───── DATASET ENTRIES ─────

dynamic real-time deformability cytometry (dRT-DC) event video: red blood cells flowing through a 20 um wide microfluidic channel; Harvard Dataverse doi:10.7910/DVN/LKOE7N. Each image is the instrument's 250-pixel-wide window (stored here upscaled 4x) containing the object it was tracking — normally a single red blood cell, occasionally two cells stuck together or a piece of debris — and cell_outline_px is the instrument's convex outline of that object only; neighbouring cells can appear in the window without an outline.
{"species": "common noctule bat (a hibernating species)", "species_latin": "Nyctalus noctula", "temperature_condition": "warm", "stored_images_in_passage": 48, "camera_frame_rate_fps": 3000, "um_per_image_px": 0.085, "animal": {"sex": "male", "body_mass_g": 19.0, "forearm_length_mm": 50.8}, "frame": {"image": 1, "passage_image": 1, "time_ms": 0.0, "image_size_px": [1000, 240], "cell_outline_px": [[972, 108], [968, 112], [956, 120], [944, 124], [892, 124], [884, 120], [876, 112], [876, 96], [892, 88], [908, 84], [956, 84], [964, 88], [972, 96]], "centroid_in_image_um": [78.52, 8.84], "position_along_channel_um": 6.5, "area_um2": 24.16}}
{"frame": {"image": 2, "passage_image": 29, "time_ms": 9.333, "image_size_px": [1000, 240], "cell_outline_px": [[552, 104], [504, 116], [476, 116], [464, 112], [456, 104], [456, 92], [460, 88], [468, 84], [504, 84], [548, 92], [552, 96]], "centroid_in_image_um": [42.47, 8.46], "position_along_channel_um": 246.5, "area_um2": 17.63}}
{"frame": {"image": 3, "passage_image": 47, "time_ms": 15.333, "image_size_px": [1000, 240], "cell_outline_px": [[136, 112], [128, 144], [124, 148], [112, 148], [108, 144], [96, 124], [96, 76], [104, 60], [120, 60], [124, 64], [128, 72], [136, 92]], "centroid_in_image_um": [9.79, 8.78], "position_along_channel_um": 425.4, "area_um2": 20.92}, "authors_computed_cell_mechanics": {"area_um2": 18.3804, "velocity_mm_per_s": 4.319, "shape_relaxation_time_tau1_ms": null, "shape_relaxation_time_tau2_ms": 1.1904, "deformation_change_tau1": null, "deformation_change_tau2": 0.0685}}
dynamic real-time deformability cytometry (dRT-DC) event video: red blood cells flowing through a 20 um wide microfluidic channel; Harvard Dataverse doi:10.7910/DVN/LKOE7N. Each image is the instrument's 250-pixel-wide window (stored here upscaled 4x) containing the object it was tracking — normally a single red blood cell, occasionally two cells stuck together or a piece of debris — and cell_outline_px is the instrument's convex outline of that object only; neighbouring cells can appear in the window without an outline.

─────

_PROBLEM TO SOLVE_. Transcribe each record exactly. Leave nothing out.

_OUTPUT BELOW_.
dynamic real-time deformability cytometry (dRT-DC) event video: red blood cells flowing through a 20 um wide microfluidic channel; Harvard Dataverse doi:10.7910/DVN/LKOE7N. Each image is the instrument's 250-pixel-wide window (stored here upscaled 4x) containing the object it was tracking — normally a single red blood cell, occasionally two cells stuck together or a piece of debris — and cell_outline_px is the instrument's convex outline of that object only; neighbouring cells can appear in the window without an outline.
{"species": "common noctule bat (a hibernating species)", "species_latin": "Nyctalus noctula", "temperature_condition": "warm", "stored_images_in_passage": 48, "camera_frame_rate_fps": 3000, "um_per_image_px": 0.085, "animal": {"sex": "male", "body_mass_g": 19.0, "forearm_length_mm": 50.8}, "frame": {"image": 1, "passage_image": 1, "time_ms": 0.0, "image_size_px": [1000, 240], "cell_outline_px": [[972, 108], [968, 112], [956, 120], [944, 124], [892, 124], [884, 120], [876, 112], [876, 96], [892, 88], [908, 84], [956, 84], [964, 88], [972, 96]], "centroid_in_image_um": [78.52, 8.84], "position_along_channel_um": 6.5, "area_um2": 24.16}}
{"frame": {"image": 2, "passage_image": 29, "time_ms": 9.333, "image_size_px": [1000, 240], "cell_outline_px": [[552, 104], [504, 116], [476, 116], [464, 112], [456, 104], [456, 92], [460, 88], [468, 84], [504, 84], [548, 92], [552, 96]], "centroid_in_image_um": [42.47, 8.46], "position_along_channel_um": 246.5, "area_um2": 17.63}}
{"frame": {"image": 3, "passage_image": 47, "time_ms": 15.333, "image_size_px": [1000, 240], "cell_outline_px": [[136, 112], [128, 144], [124, 148], [112, 148], [108, 144], [96, 124], [96, 76], [104, 60], [120, 60], [124, 64], [128, 72], [136, 92]], "centroid_in_image_um": [9.79, 8.78], "position_along_channel_um": 425.4, "area_um2": 20.92}, "authors_computed_cell_mechanics": {"area_um2": 18.3804, "velocity_mm_per_s": 4.319, "shape_relaxation_time_tau1_ms": null, "shape_relaxation_time_tau2_ms": 1.1904, "deformation_change_tau1": null, "deformation_change_tau2": 0.0685}}
dynamic real-time deformability cytometry (dRT-DC) event video: red blood cells flowing through a 20 um wide microfluidic channel; Harvard Dataverse doi:10.7910/DVN/LKOE7N. Each image is the instrument's 250-pixel-wide window (stored here upscaled 4x) containing the object it was tracking — normally a single red blood cell, occasionally two cells stuck together or a piece of debris — and cell_outline_px is the instrument's convex outline of that object only; neighbouring cells can appear in the window without an outline.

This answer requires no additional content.